Für das Human Resources Management kann es Aufgabe sein, relevante KPIs festzulegen, aufzubereiten und auszuwerten und zusätzlich Vorschläge zu machen, wie zielführendes Verhalten im Unternehmen umgesetzt werden kann.
In Bezug auf Nachhaltigkeit und Umweltschutz kann man zum Beispiel den CO2-Fußabdruck des Unternehmens ermitteln und überwachen oder alternative Mobilitätsangebote, wie Mitarbeiterfahrräder oder Jahrestickets für den öffentlichen Nahverkehr anbieten, sowie Incentives, die umweltschonendes Verhalten belohnen.
Die Aufgabe einer zukunftsorientierten Human Resources Abteilung geht demnach über das Finden und Umsetzen von Ideen und Strategien im Bereich Employer Branding und Personalmarketing hinaus; die eingesetzten Marketing-Instrumente und Maßnahmen müssen stetig mit der vorherrschenden Unternehmensrealität abgeglichen werden und Abweichungen in Einklang gebracht werden.
4. Well-being & Mental Health
„Wohlbefinden“ und „Mentale Gesundheit[CK1] “ sind gewiss keine brandneuen HR-Trends, aber ein Themenkomplex, der zunehmend Bedeutung gewinnt und immer weiter gewinnen wird. Blickt man auf die bereits oben angesprochenen Trends und Entwicklungen, erscheint das auch nicht verwunderlich. Der Arbeitsmarkt sowie die Vorstellungen und Erwartungen der sich darin bewegenden Personen haben sich verändert und diese Veränderungen und Trends greifen Hand-in-Hand. Unterm Strich steht sowohl für die bestehenden sowie künftigen Angestellten der Wunsch nach einem Job, bei dem man sich wohlfühlt.
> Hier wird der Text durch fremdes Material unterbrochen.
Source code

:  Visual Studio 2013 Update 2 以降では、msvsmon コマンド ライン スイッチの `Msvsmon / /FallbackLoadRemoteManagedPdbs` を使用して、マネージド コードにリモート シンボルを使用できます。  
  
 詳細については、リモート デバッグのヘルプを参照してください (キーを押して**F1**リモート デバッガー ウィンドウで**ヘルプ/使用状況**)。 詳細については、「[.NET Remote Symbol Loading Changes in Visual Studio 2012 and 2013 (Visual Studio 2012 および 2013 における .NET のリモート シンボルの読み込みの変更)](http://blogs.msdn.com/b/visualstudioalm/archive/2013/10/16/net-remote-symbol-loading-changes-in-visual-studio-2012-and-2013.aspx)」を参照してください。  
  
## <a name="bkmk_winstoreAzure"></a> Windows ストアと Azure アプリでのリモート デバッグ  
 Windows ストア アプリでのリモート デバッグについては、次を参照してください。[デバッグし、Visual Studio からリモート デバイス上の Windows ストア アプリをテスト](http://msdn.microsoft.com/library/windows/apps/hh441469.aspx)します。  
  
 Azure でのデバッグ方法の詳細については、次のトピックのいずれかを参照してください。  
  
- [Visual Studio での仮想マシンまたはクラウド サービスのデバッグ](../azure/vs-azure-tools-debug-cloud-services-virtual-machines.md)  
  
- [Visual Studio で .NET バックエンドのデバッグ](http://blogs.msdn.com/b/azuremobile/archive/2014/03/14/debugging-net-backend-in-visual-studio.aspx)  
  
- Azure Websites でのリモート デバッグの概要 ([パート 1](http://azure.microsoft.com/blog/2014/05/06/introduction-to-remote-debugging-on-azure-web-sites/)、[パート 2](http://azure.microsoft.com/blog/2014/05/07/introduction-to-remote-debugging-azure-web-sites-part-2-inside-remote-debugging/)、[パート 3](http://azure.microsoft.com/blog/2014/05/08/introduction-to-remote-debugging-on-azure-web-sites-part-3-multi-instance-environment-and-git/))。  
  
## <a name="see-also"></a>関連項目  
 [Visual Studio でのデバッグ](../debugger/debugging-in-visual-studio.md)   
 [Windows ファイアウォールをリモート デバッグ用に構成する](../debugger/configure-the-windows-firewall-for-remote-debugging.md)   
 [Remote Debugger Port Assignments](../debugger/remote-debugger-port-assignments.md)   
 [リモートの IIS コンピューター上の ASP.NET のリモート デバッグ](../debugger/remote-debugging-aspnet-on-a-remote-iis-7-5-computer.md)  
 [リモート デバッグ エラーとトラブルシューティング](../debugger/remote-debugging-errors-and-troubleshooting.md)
Für Arbeitgeberinnen und Arbeitgeber bedeutet das, Angebote, die das Wohlbefinden der Angestellten verbessern sollen, nicht nur als beiläufige „Benefits“ zu sehen, sondern als breites (ernst gemeintes) Angebot, die Mitarbeiter und Mitarbeiterinnen in verschiedenen Aspekten ihres Lebens zu unterstützen. Diese Unterstützung kann vielfältig aussehen und reicht von dem Bereitstellen von Ressourcen und Kontakten, über Kursangebote, traditionelle Fitness- und Wellnessangebote (wie Yoga und Massagen) bis hin zu den bereits erwähnten flexiblen Arbeitsbedingungen, die eine bessere Work-Life-Balance ermöglichen.
Die Unterstützung kann in vielen Fällen auch über das Berufsleben hinausgehen. Die Corona Pandemie hat deutlich und sichtbar gemacht, wie schwammig die Grenze an vielen Stellen zwischen Arbeit und Privatleben ist und durch die Zunahme flexiblerer Arbeitsbedingungen, wie dem Arbeiten aus dem Homeoffice, verschwimmt diese Grenze auch außerhalb der Pandemie.
Angebote, die sich an das Wohlbefinden der Mitarbeiterinnen und Mitarbeiter richten, sind mehr als nur ein Versuch zunehmend komplexer werdende Jobs, die häufig eine höhere zeitliche Verfügbarkeit und Flexibilität sowie mehr eigenständigen Organisationsaufwand abverlangen, auszugleichen. Sie bieten auch eine Möglichkeit, Wertschätzung zu vermitteln, nicht nur für die geleistete Arbeit, sondern auch für den Menschen, der sie leistet.
Für die HR-Abteilungen und Arbeitgeberinnen und Arbeitgeber ist das eine wichtige Chance, den durch neue flexible Arbeitsbedingungen entstehenden Entfremdungsprozessen entgegenzuwirken und die Bindung der Mitarbeiterinnen und Mitarbeiter an das Unternehmen zu stärken.